# Just added H20-120 liquid cooling kit



## money520 (Nov 20, 2005)

I've Just added H20-120 compact liquid cooling kit I tested my H20-120 before installing it to the processor it didn't leak so I installed it to the motherboard then it started a slow leak my monitor won't work not sure don't think it ever tried to come on so I don't know if it's messed up my graphics card I have 2 graphics cards and I can't get either 1 to work the computer powers on just no video or I've got another problem. I took the Apogee drive off tested it on towel again didn't leak then I screwed it to the MB lightly not lightning it down then tested it again with a towel under it now it didn't leak. I don't know what to do.
Scott


----------



## FreoHeaveho (Aug 22, 2006)

Start again if you want help.

My problem is this _______

I did this: ______

My question is this (where applicable): _______

Then, please download PC Wizard (from my sig) and install, run and go to FILE, SAVE AS and click OK. Then copy the text out of that file and paste it into this thread. 

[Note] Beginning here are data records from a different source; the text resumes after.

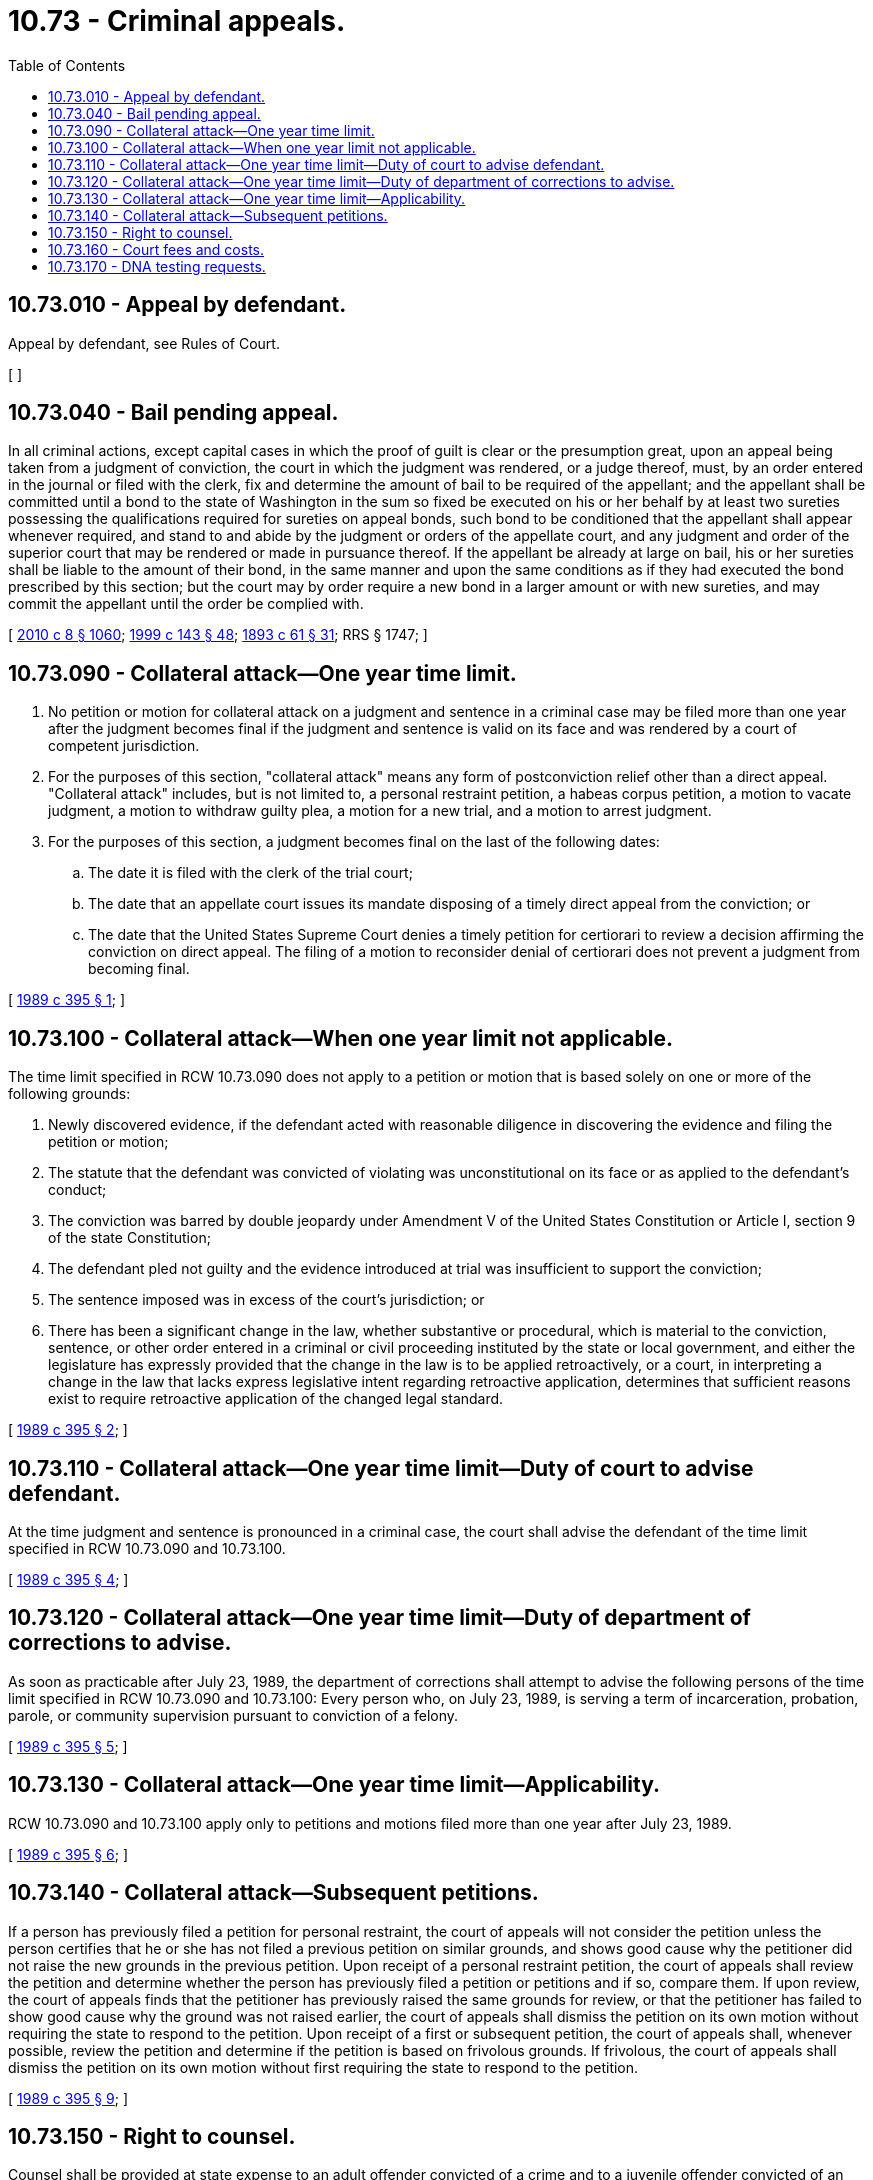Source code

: = 10.73 - Criminal appeals.
:toc:

== 10.73.010 - Appeal by defendant.
Appeal by defendant, see Rules of Court. 

[ ]

== 10.73.040 - Bail pending appeal.
In all criminal actions, except capital cases in which the proof of guilt is clear or the presumption great, upon an appeal being taken from a judgment of conviction, the court in which the judgment was rendered, or a judge thereof, must, by an order entered in the journal or filed with the clerk, fix and determine the amount of bail to be required of the appellant; and the appellant shall be committed until a bond to the state of Washington in the sum so fixed be executed on his or her behalf by at least two sureties possessing the qualifications required for sureties on appeal bonds, such bond to be conditioned that the appellant shall appear whenever required, and stand to and abide by the judgment or orders of the appellate court, and any judgment and order of the superior court that may be rendered or made in pursuance thereof. If the appellant be already at large on bail, his or her sureties shall be liable to the amount of their bond, in the same manner and upon the same conditions as if they had executed the bond prescribed by this section; but the court may by order require a new bond in a larger amount or with new sureties, and may commit the appellant until the order be complied with.

[ http://lawfilesext.leg.wa.gov/biennium/2009-10/Pdf/Bills/Session%20Laws/Senate/6239-S.SL.pdf?cite=2010%20c%208%20§%201060[2010 c 8 § 1060]; http://lawfilesext.leg.wa.gov/biennium/1999-00/Pdf/Bills/Session%20Laws/House/1142.SL.pdf?cite=1999%20c%20143%20§%2048[1999 c 143 § 48]; http://leg.wa.gov/CodeReviser/documents/sessionlaw/1893c61.pdf?cite=1893%20c%2061%20§%2031[1893 c 61 § 31]; RRS § 1747; ]

== 10.73.090 - Collateral attack—One year time limit.
. No petition or motion for collateral attack on a judgment and sentence in a criminal case may be filed more than one year after the judgment becomes final if the judgment and sentence is valid on its face and was rendered by a court of competent jurisdiction.

. For the purposes of this section, "collateral attack" means any form of postconviction relief other than a direct appeal. "Collateral attack" includes, but is not limited to, a personal restraint petition, a habeas corpus petition, a motion to vacate judgment, a motion to withdraw guilty plea, a motion for a new trial, and a motion to arrest judgment.

. For the purposes of this section, a judgment becomes final on the last of the following dates:

.. The date it is filed with the clerk of the trial court;

.. The date that an appellate court issues its mandate disposing of a timely direct appeal from the conviction; or

.. The date that the United States Supreme Court denies a timely petition for certiorari to review a decision affirming the conviction on direct appeal. The filing of a motion to reconsider denial of certiorari does not prevent a judgment from becoming final.

[ http://leg.wa.gov/CodeReviser/documents/sessionlaw/1989c395.pdf?cite=1989%20c%20395%20§%201[1989 c 395 § 1]; ]

== 10.73.100 - Collateral attack—When one year limit not applicable.
The time limit specified in RCW 10.73.090 does not apply to a petition or motion that is based solely on one or more of the following grounds:

. Newly discovered evidence, if the defendant acted with reasonable diligence in discovering the evidence and filing the petition or motion;

. The statute that the defendant was convicted of violating was unconstitutional on its face or as applied to the defendant's conduct;

. The conviction was barred by double jeopardy under Amendment V of the United States Constitution or Article I, section 9 of the state Constitution;

. The defendant pled not guilty and the evidence introduced at trial was insufficient to support the conviction;

. The sentence imposed was in excess of the court's jurisdiction; or

. There has been a significant change in the law, whether substantive or procedural, which is material to the conviction, sentence, or other order entered in a criminal or civil proceeding instituted by the state or local government, and either the legislature has expressly provided that the change in the law is to be applied retroactively, or a court, in interpreting a change in the law that lacks express legislative intent regarding retroactive application, determines that sufficient reasons exist to require retroactive application of the changed legal standard.

[ http://leg.wa.gov/CodeReviser/documents/sessionlaw/1989c395.pdf?cite=1989%20c%20395%20§%202[1989 c 395 § 2]; ]

== 10.73.110 - Collateral attack—One year time limit—Duty of court to advise defendant.
At the time judgment and sentence is pronounced in a criminal case, the court shall advise the defendant of the time limit specified in RCW 10.73.090 and 10.73.100.

[ http://leg.wa.gov/CodeReviser/documents/sessionlaw/1989c395.pdf?cite=1989%20c%20395%20§%204[1989 c 395 § 4]; ]

== 10.73.120 - Collateral attack—One year time limit—Duty of department of corrections to advise.
As soon as practicable after July 23, 1989, the department of corrections shall attempt to advise the following persons of the time limit specified in RCW 10.73.090 and 10.73.100: Every person who, on July 23, 1989, is serving a term of incarceration, probation, parole, or community supervision pursuant to conviction of a felony.

[ http://leg.wa.gov/CodeReviser/documents/sessionlaw/1989c395.pdf?cite=1989%20c%20395%20§%205[1989 c 395 § 5]; ]

== 10.73.130 - Collateral attack—One year time limit—Applicability.
RCW 10.73.090 and 10.73.100 apply only to petitions and motions filed more than one year after July 23, 1989.

[ http://leg.wa.gov/CodeReviser/documents/sessionlaw/1989c395.pdf?cite=1989%20c%20395%20§%206[1989 c 395 § 6]; ]

== 10.73.140 - Collateral attack—Subsequent petitions.
If a person has previously filed a petition for personal restraint, the court of appeals will not consider the petition unless the person certifies that he or she has not filed a previous petition on similar grounds, and shows good cause why the petitioner did not raise the new grounds in the previous petition. Upon receipt of a personal restraint petition, the court of appeals shall review the petition and determine whether the person has previously filed a petition or petitions and if so, compare them. If upon review, the court of appeals finds that the petitioner has previously raised the same grounds for review, or that the petitioner has failed to show good cause why the ground was not raised earlier, the court of appeals shall dismiss the petition on its own motion without requiring the state to respond to the petition. Upon receipt of a first or subsequent petition, the court of appeals shall, whenever possible, review the petition and determine if the petition is based on frivolous grounds. If frivolous, the court of appeals shall dismiss the petition on its own motion without first requiring the state to respond to the petition.

[ http://leg.wa.gov/CodeReviser/documents/sessionlaw/1989c395.pdf?cite=1989%20c%20395%20§%209[1989 c 395 § 9]; ]

== 10.73.150 - Right to counsel.
Counsel shall be provided at state expense to an adult offender convicted of a crime and to a juvenile offender convicted of an offense when the offender is indigent or indigent and able to contribute as those terms are defined in RCW 10.101.010 and the offender:

. Files an appeal as a matter of right;

. Responds to an appeal filed as a matter of right or responds to a motion for discretionary review or petition for review filed by the state;

. Is under a sentence of death and requests counsel be appointed to file and prosecute a motion or petition for collateral attack as defined in RCW 10.73.090. Counsel may be provided at public expense to file or prosecute a second or subsequent collateral attack on the same judgment and sentence, if the court determines that the collateral attack is not barred by RCW 10.73.090 or 10.73.140;

. Is not under a sentence of death and requests counsel to prosecute a collateral attack after the chief judge has determined that the issues raised by the petition are not frivolous, in accordance with the procedure contained in rules of appellate procedure 16.11. Counsel shall not be provided at public expense to file or prosecute a second or subsequent collateral attack on the same judgment and sentence;

. Responds to a collateral attack filed by the state or responds to or prosecutes an appeal from a collateral attack that was filed by the state;

. Prosecutes a motion or petition for review after the supreme court or court of appeals has accepted discretionary review of a decision of a court of limited jurisdiction; or

. Prosecutes a motion or petition for review after the supreme court has accepted discretionary review of a court of appeals decision.

[ http://lawfilesext.leg.wa.gov/biennium/1995-96/Pdf/Bills/Session%20Laws/House/1237-S.SL.pdf?cite=1995%20c%20275%20§%202[1995 c 275 § 2]; ]

== 10.73.160 - Court fees and costs.
. The court of appeals, supreme court, and superior courts may require an adult offender convicted of an offense to pay appellate costs.

. Appellate costs are limited to expenses specifically incurred by the state in prosecuting or defending an appeal or collateral attack from a criminal conviction. Appellate costs shall not include expenditures to maintain and operate government agencies that must be made irrespective of specific violations of the law. Expenses incurred for producing a verbatim report of proceedings and clerk's papers may be included in costs the court may require a convicted defendant to pay.

. Costs, including recoupment of fees for court-appointed counsel, shall be requested in accordance with the procedures contained in Title 14 of the rules of appellate procedure and in Title 9 of the rules for appeal of decisions of courts of limited jurisdiction. An award of costs shall become part of the trial court judgment and sentence.

. A defendant who has been sentenced to pay costs and who is not in contumacious default in the payment may at any time after release from total confinement petition the court that sentenced the defendant or juvenile offender for remission of the payment of costs or of any unpaid portion. If it appears to the satisfaction of the sentencing court that payment of the amount due will impose manifest hardship on the defendant or the defendant's immediate family, the sentencing court may remit all or part of the amount due in costs, modify the method of payment under RCW 10.01.170, or convert the unpaid costs to community restitution hours, if the jurisdiction operates a community restitution program, at the rate of no less than the state minimum wage established in RCW 49.46.020 for each hour of community restitution. Manifest hardship exists where the defendant or juvenile offender is indigent as defined in RCW 10.101.010(3) (a) through (c).

. The parents or another person legally obligated to support a juvenile offender who has been ordered to pay appellate costs and who is not in contumacious default in the payment may at any time petition the court that sentenced the juvenile offender for remission of the payment of costs or of any unpaid portion. If it appears to the satisfaction of the sentencing court that payment of the amount due will impose manifest hardship on the parents or another person legally obligated to support a juvenile offender or on their immediate families, the sentencing court may remit all or part of the amount due in costs, or may modify the method of payment.

[ http://lawfilesext.leg.wa.gov/biennium/2017-18/Pdf/Bills/Session%20Laws/House/1783-S2.SL.pdf?cite=2018%20c%20269%20§%2012[2018 c 269 § 12]; http://lawfilesext.leg.wa.gov/biennium/2015-16/Pdf/Bills/Session%20Laws/Senate/5564-S2.SL.pdf?cite=2015%20c%20265%20§%2022[2015 c 265 § 22]; http://lawfilesext.leg.wa.gov/biennium/1995-96/Pdf/Bills/Session%20Laws/House/1237-S.SL.pdf?cite=1995%20c%20275%20§%203[1995 c 275 § 3]; ]

== 10.73.170 - DNA testing requests.
. A person convicted of a felony in a Washington state court who currently is serving a term of imprisonment may submit to the court that entered the judgment of conviction a verified written motion requesting DNA testing, with a copy of the motion provided to the state office of public defense.

. The motion shall:

.. State that:

... The court ruled that DNA testing did not meet acceptable scientific standards; or

... DNA testing technology was not sufficiently developed to test the DNA evidence in the case; or

... The DNA testing now requested would be significantly more accurate than prior DNA testing or would provide significant new information;

.. Explain why DNA evidence is material to the identity of the perpetrator of, or accomplice to, the crime, or to sentence enhancement; and

.. Comply with all other procedural requirements established by court rule.

. The court shall grant a motion requesting DNA testing under this section if such motion is in the form required by subsection (2) of this section, and the convicted person has shown the likelihood that the DNA evidence would demonstrate innocence on a more probable than not basis.

. Upon written request to the court that entered a judgment of conviction, a convicted person who demonstrates that he or she is indigent under RCW 10.101.010 may request appointment of counsel solely to prepare and present a motion under this section, and the court, in its discretion, may grant the request. Such motion for appointment of counsel shall comply with all procedural requirements established by court rule.

. DNA testing ordered under this section shall be performed by the Washington state patrol crime laboratory. Contact with victims shall be handled through victim/witness divisions.

. Notwithstanding any other provision of law, upon motion of defense counsel or the court's own motion, a sentencing court in a felony case may order the preservation of any biological material that has been secured in connection with a criminal case, or evidence samples sufficient for testing, in accordance with any court rule adopted for the preservation of evidence. The court must specify the samples to be maintained and the length of time the samples must be preserved.

[ http://lawfilesext.leg.wa.gov/biennium/2005-06/Pdf/Bills/Session%20Laws/House/1014-S.SL.pdf?cite=2005%20c%205%20§%201[2005 c 5 § 1]; http://lawfilesext.leg.wa.gov/biennium/2003-04/Pdf/Bills/Session%20Laws/House/1391.SL.pdf?cite=2003%20c%20100%20§%201[2003 c 100 § 1]; http://lawfilesext.leg.wa.gov/biennium/2001-02/Pdf/Bills/Session%20Laws/Senate/5896-S.SL.pdf?cite=2001%20c%20301%20§%201[2001 c 301 § 1]; http://lawfilesext.leg.wa.gov/biennium/1999-00/Pdf/Bills/Session%20Laws/House/2491-S.SL.pdf?cite=2000%20c%2092%20§%201[2000 c 92 § 1]; ]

Please follow this format in future, cheers... :wave:


----------



## money520 (Nov 20, 2005)

My problem is my monitor won't display anything when I turn the computer on. The only thing I've done to the computer is I installed an H20-120 Compact liquid cooling kit. Know I don't know what's wrong, I have 2 graphics cards and I can't get either one to work the computer powers on just no video. Is this even the right forum for this?


----------